We finished watching the first season of The Wire this evening. It is an excellently written and gripping drama. It is also depressing in its basic message. An insistent detective is driven by his desire to assauge guilt rather than to combat evil. His unorthodox insistence forces the system into following his lead. But police department politics and incompetence lead to clumsy raids and blown opportunities and unnecessary murders and an attempt to boot everything up to the FBI level results in political hits but the dealers’ business continues. The apparent message is that if, as an individual, you want to change a system, you have to have the power to change the system. Otherwise, all you will do is change the individuals within the system…
The dog took me for the usual favourite walk out Berthem way this afternoon. Our habitual circuit passes a number of enigmatic abandoned huts lost in wooded ground. One of them, pictured, particularly intrigued us. We fantasised that a dust-covered Bugatti in pristine condition stood inside or an early model of a Massey Ferguson tractor, driven only once by the farmer and then forgotten. Today we saw that the door had either fallen down or been smashed open. Curiosity got the better of us so we picked our way through the bracken and the briars to take a look. The truth was more prosaic but just as interesting. Somebody – a farm hand or an agricultural labourer – once lived here. There was no water and no electricity. The hut (could it have been a Nissen hut?) had been emptied but the traces of a human life were there. He (clearly a he) must have had a stove of some sort but surely froze in the winter. In the remains of a garden a pit had been dug and was full of empty gin bottles. It seemed straight out of a Michael Frayn novel (I am thinking of this one). And then I got to thinking that two hundred years ago most people lived without running water or constant heating and certainly without electricity and artificial light.

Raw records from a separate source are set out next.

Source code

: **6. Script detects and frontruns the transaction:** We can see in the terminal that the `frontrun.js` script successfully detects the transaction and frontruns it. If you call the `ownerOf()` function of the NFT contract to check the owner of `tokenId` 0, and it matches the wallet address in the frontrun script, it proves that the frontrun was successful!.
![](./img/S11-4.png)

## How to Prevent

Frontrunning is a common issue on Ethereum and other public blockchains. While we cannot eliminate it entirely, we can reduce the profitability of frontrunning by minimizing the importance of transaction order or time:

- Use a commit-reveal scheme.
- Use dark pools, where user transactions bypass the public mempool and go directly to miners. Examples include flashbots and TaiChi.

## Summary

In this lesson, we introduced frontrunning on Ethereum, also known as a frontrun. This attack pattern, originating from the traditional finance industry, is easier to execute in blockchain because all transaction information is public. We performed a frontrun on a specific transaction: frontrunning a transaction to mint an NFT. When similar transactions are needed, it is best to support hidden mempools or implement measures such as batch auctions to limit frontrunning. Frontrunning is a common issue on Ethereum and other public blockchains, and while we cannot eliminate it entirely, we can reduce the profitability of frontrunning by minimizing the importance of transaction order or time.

Europe’s first major refugee crisis was the mass exodus of panicking Belgians in August/September 1914. My wife’s late grandmother, then a teenager, was among the human tide. She washed up in Brighton, on the other side of the Channel, and she recounted to me how, when she first heard the big guns on the Western Front, she thought it was distant thunder. Later, a Zeppelin flew low overhead on its way to London and she was afraid of the bombs. My late parents both lived through the London blitz. My father’s tenement building was destroyed by a landmine and he lost many of his friends. My mother’s family sheltered in dark, dank tunnels leading down to the Grand Union Canal and she suffered for the rest of her life from claustrophobia. Both recounted being transfixed with fear when the motors of V1 ‘doodlebugs’ cut out overhead; where would the bomb land? Tonight at a friend’s dinner table a fellow guest recounted how, whilst on a road holiday in Israel, she had lost her way somewhere in the north and overnighted in a hospitable kibbutz in the mountains. She was awoken during the night by what she thought was distant thunder. The next day the penny finally dropped when she was forcefully dragged into an air raid shelter. She went on to describe graphically the psychological effects of living in constant fear of bombardment. The process of European integration and of international cooperation more generally came into being to stop people having to suffer that sort of fear and worse. I understand that ‘the avoidance of war’ doesn’t seem particularly relevant to young Europeans who, in large part because of European integration, have never known conflict between European nations. But surely we shouldn’t abandon the explanation entirely. If young Europeans heard the lady telling her terrifying tale tonight, or my parents’ account of their experiences, or my wife’s grandmother’s, they would surely understand.
This morning and lunchtime I accompanied my Vice President with responsibility for budgetary and financial matters, Jacek Krawczyk, my (Maltese) Vice-President with responsibility for communication matters, Anna Maria Darmanin, and my Director of Finance, Freddy Smet, in meeting Dr Louis Galea, a distinguished Maltese figure and, currently, a member of the European Court of Auditors. Dr Galea has particular responsibility for administrative expenditure and therefore, among other institutions, for auditing the European Economic and Social Committee’s budget. The meeting went well. As a general rule, the Committee practices complete openness and transparency with regard to the European Court of Auditors, the European Ombudsman and OLAF. We see such bodies as being there to help, and acknowledge that there is always room for improvement. Dr Galea was particularly interested in the cooperation agreement and arrangements that the EESC enjoys with its sister consultative body, the Committee of the Regions. Together, the Committees achieve major economies of scale through an innovative system of pooled resources and joint governance mechanisms. I believe we are setting an example that other institutions will have to follow.